Capitalist politicians find xeno-phobia and other reactionary ideas useful to divert attention away from the failures of their rotten profit system.
Xenophobia is able to have some influence over some sections of the working class, and especially the unorganised poor and unemployed because of the grinding poverty that the crisis of capitalism means for the majority.
Initiative
The MCR march was granted permission without any questions raised by the DA-controlled Tshwane (Pretoria) municipality. It went ahead on 24 February. The ANC-controlled Department of Home Affairs agreed to meet the leaders of the march.
In this political vacuum WASP was able to take an initiative.
We organised hundreds of worker activists under the #OutsourcingMustFall campaign to distribute leaflets in their townships countering the MCR’s lies and calling for organisation and struggle to deal with the very real issues of poverty, crime and unemployment.
At a public meeting we organised on 19 February over 50 attended, representing more than a dozen communities. The meeting agreed to found an anti-xenophobia coalition.
On 22 February, two days before the planned MCR march, the coalition went ahead with a press conference with Mametlwe Sebei and Themba Ncalo (both leading members of WASP), alongside a leader of the Congolese community, acting as spokespeople.
Over the next two days these WASP leaders dominated the media. This played an important role in giving confidence to the vast majority of South Africans who are opposed to xenophobia, and the tide began to turn against MCR and its march.
We put forward a clear call for the organisation of community self-defence patrols to defend foreign residents and businesses in the run-up to the march.
In a major victory for the campaign, Mashaba was forced to ‘clarify’ his xenophobic statements as having been misinterpreted!
President Jacob Zuma finally made a public comment the day before the MCR march, but this was only because the South African cellphone operator MTN’s Nigerian offices were attacked in retaliation to violence targeting Nigerians.

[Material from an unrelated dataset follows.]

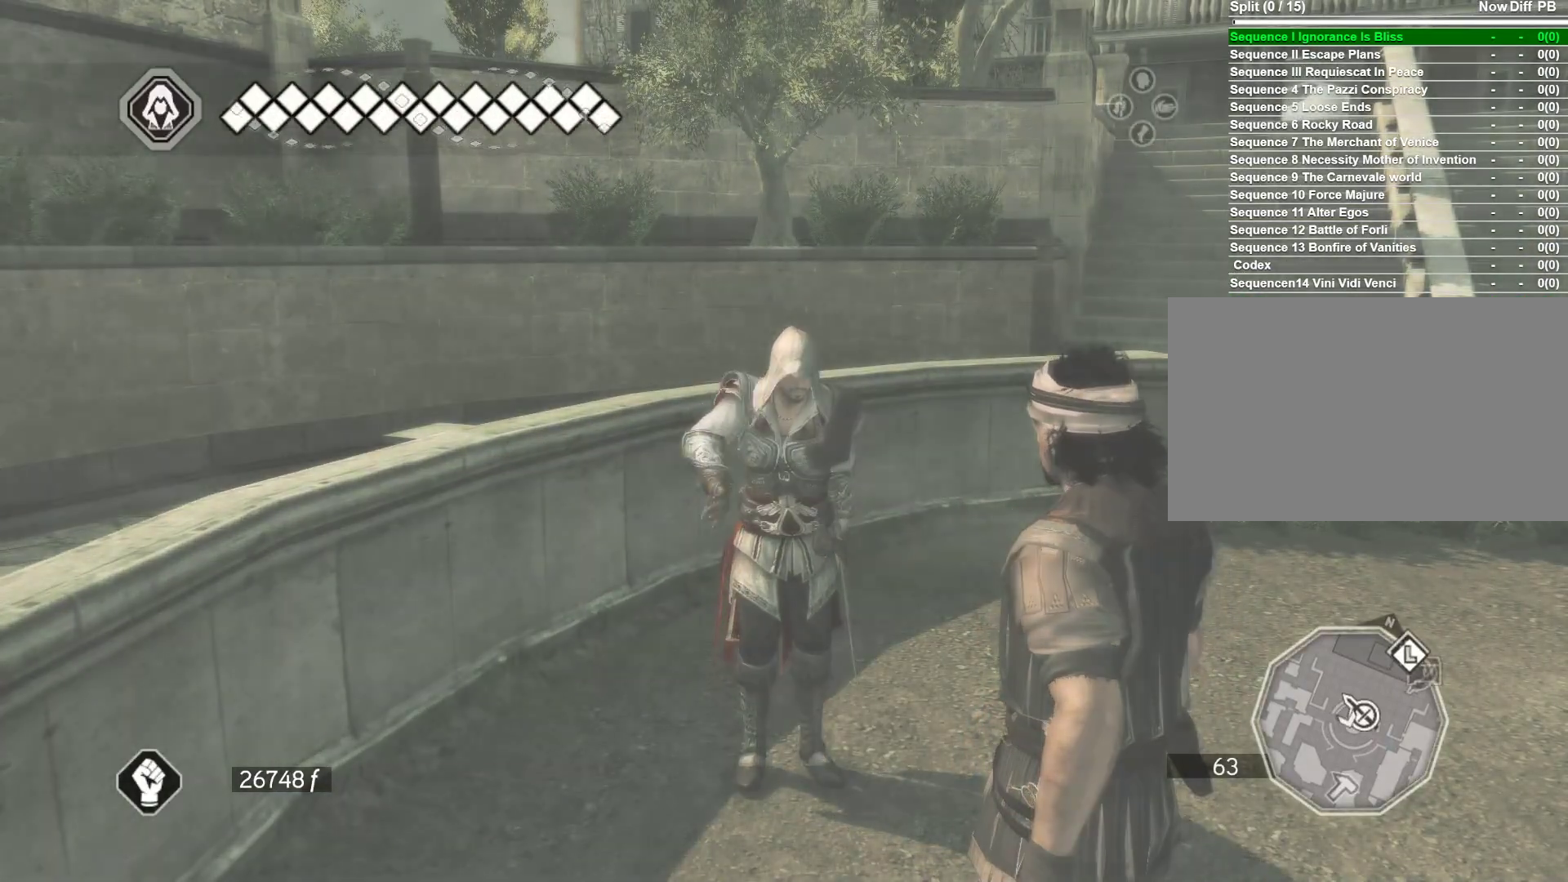
{"keys": [], "mouse": [], "events": []}
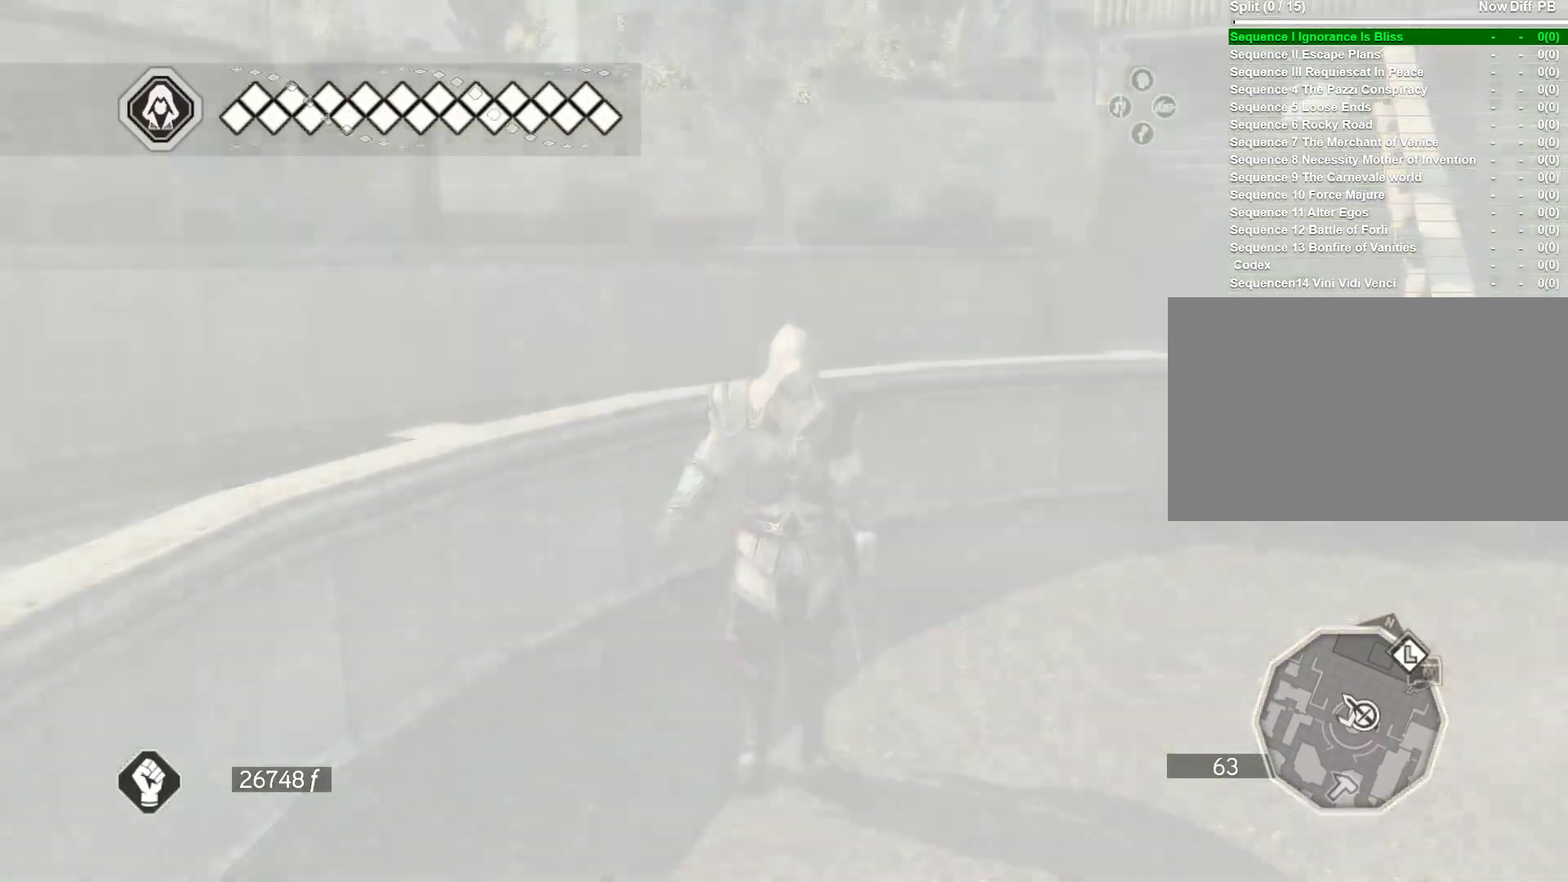
{"keys": [], "mouse": [], "events": []}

Disgracefully, his message was one of irritation that anti-immigrant sentiment is also normal in Europe but it does not get labelled as ‘xenophobia’!

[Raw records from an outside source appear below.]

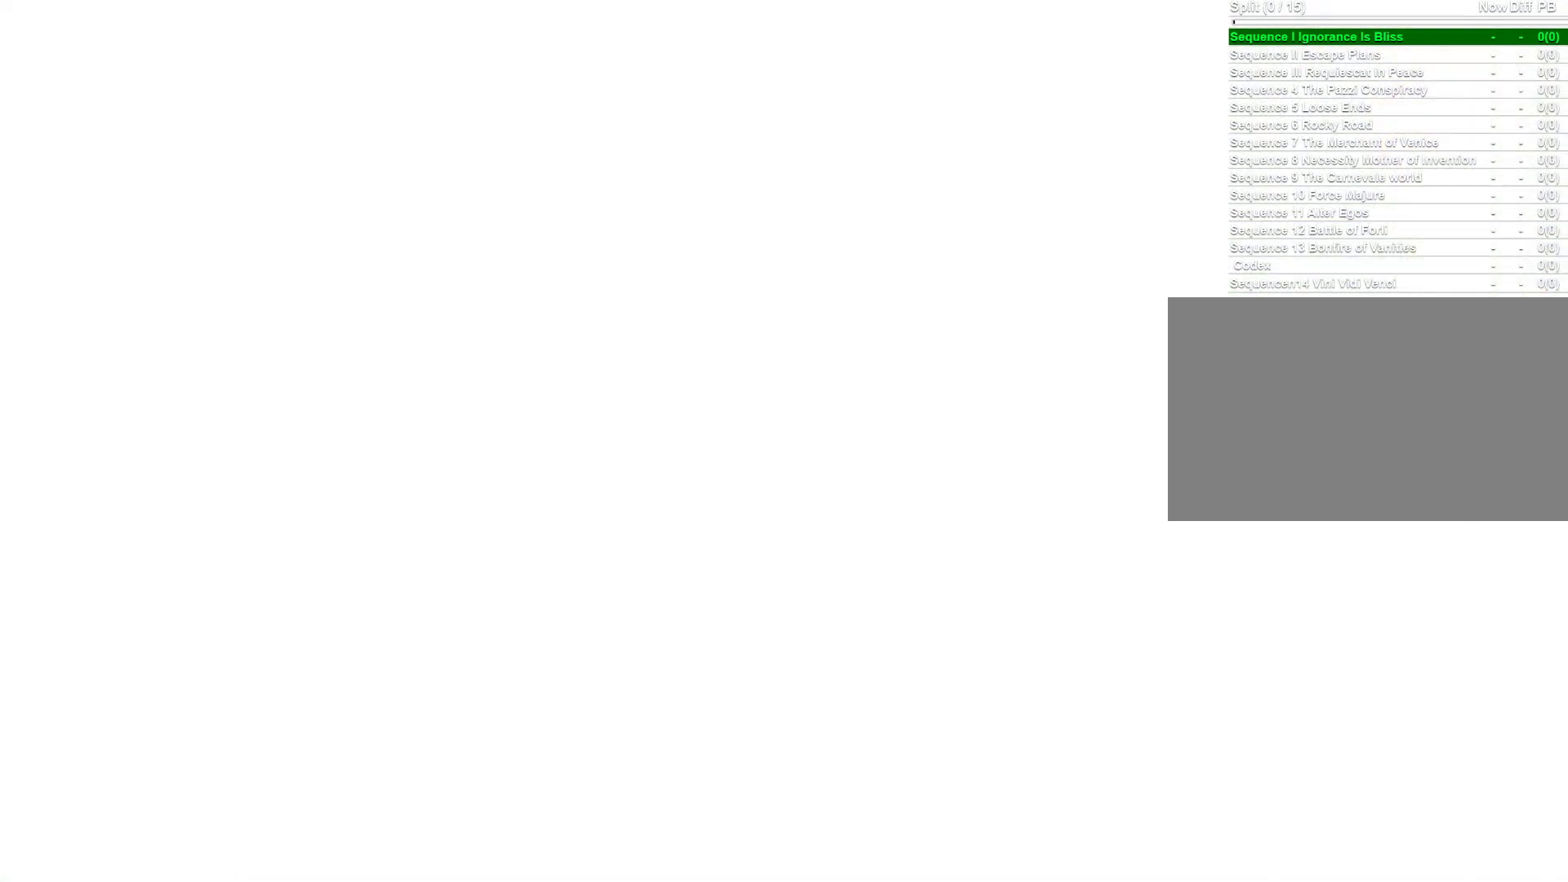
{"keys": [], "mouse": [], "events": []}
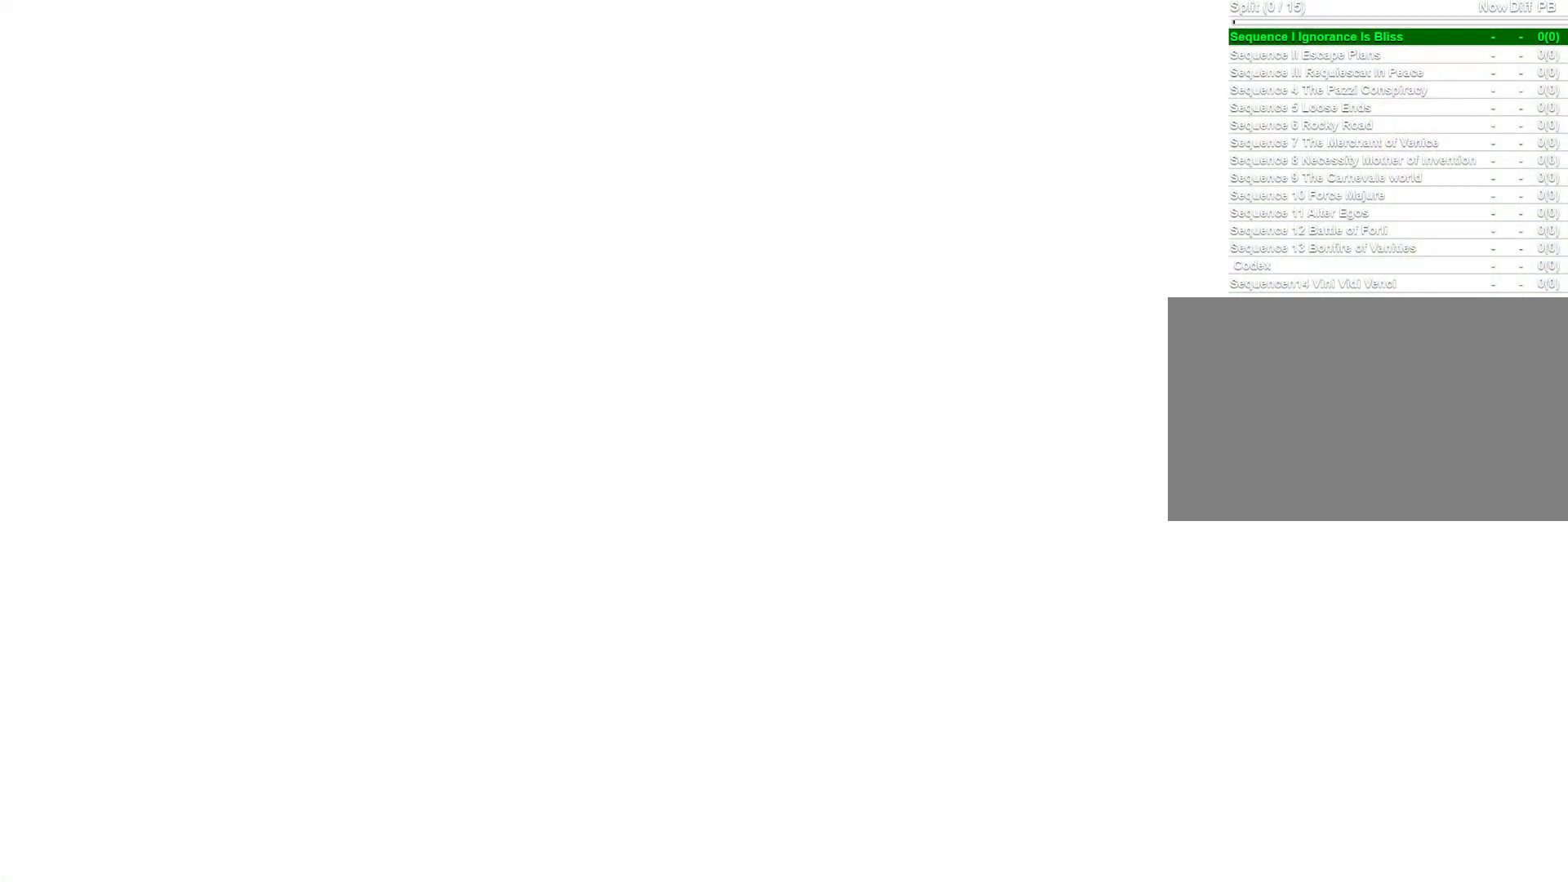
{"keys": [], "mouse": [], "events": []}
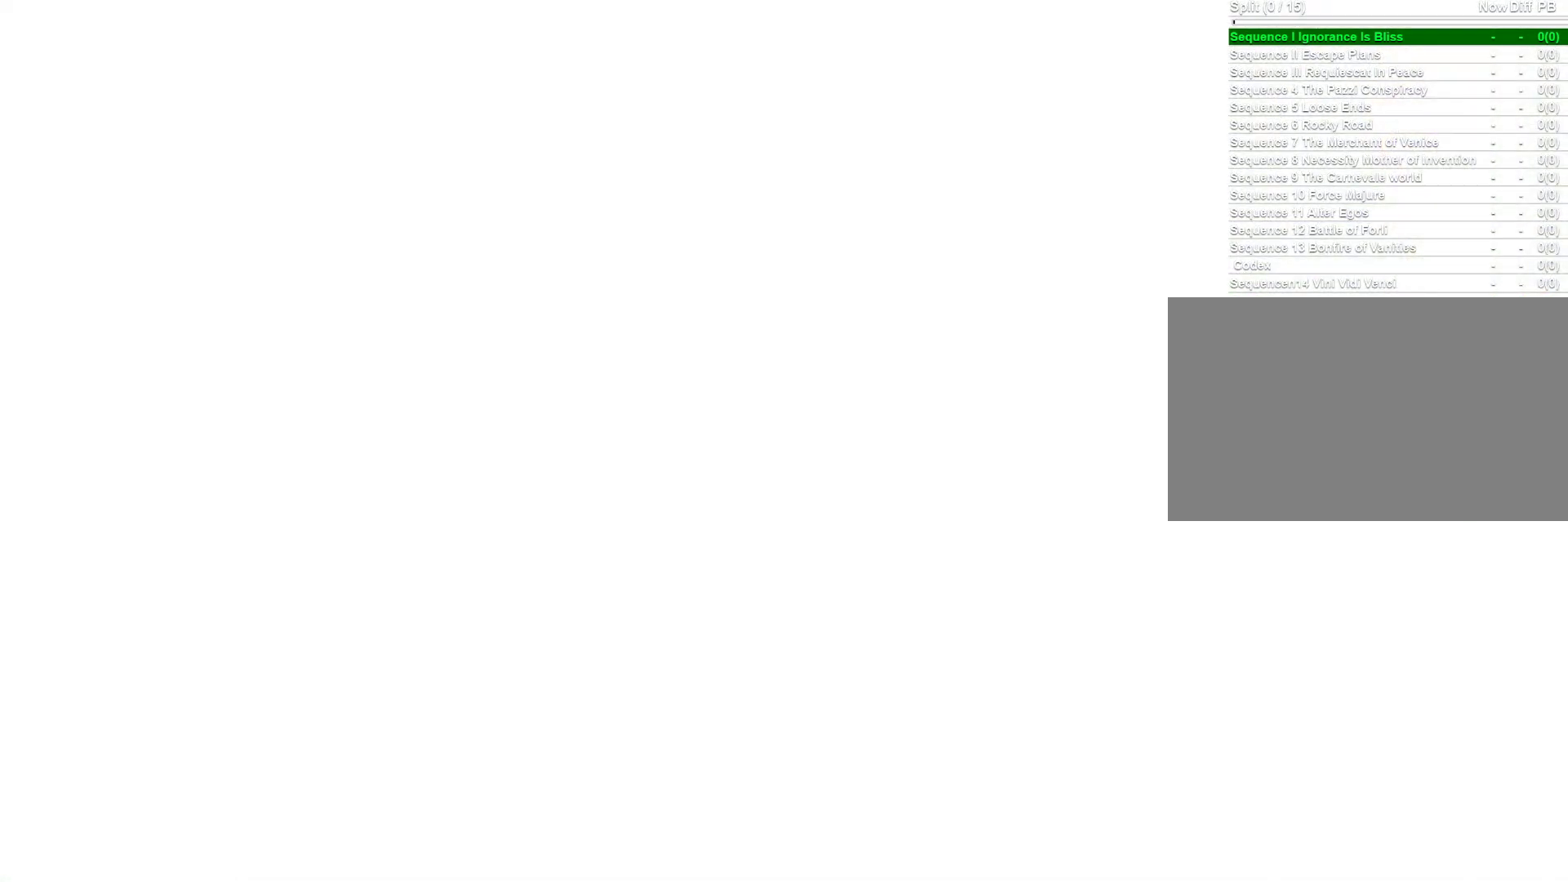
{"keys": [], "mouse": [], "events": []}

When the possibility of withdrawing permission for the MCR march began to be debated in the media, the ANC-led South African National Civic Organisation and ANC-led Congress of South African Students intervened to mediate between the organisers and the Pretoria West police to ensure it went ahead as a ‘peaceful’ march – albeit still a xenophobic one!
The Somali community in particular responded to the call to organise community self-defence. On the night of the MCR march WASP leaders attended a community meeting in Pretoria West and played a direct role in organising patrols.

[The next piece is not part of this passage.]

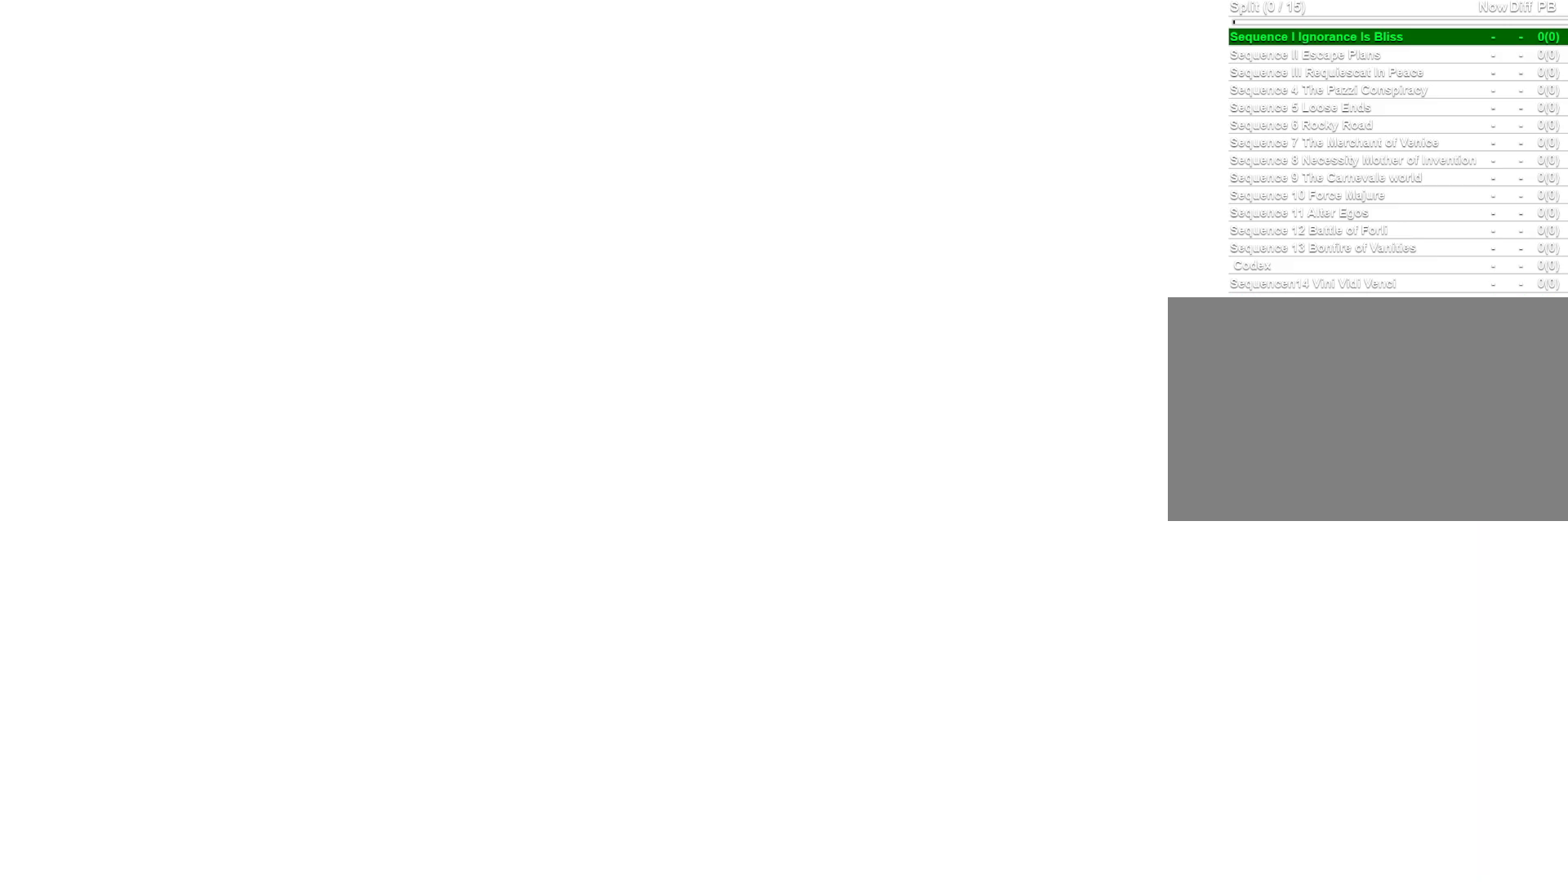
{"keys": [], "mouse": [], "events": []}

In one area at the heart of the violence, WASP members reported that known ANC Youth League activists were trying to organise and incite looting against foreign businesses.
Marching forward
In the end, the MCR march was a dismal failure. The organisers themselves blamed WASP for this.
The anti-xenophobia coalition decided to go ahead with its own march that would put the issues of tackling crime and poverty at its heart.
By now the coalition had been joined by an organisation of hawkers and small traders from Mamelodi itself who marched under slogans including “the mall is taking our jobs, not our African brothers”.
In stark contrast, however, to the tacit support of the authorities for the MCR march, the coalition’s march was obstructed at every turn. In the end it went ahead as an ‘illegal gathering’.
While the immediate threat of widespread xenophobic violence appears to have receded, the task of organising communities – uniting foreign residents and local – is just beginning. With the successes of the campaign under the coalition’s belt, the strategic task of forming a country-wide socialist civic federation can take steps forward.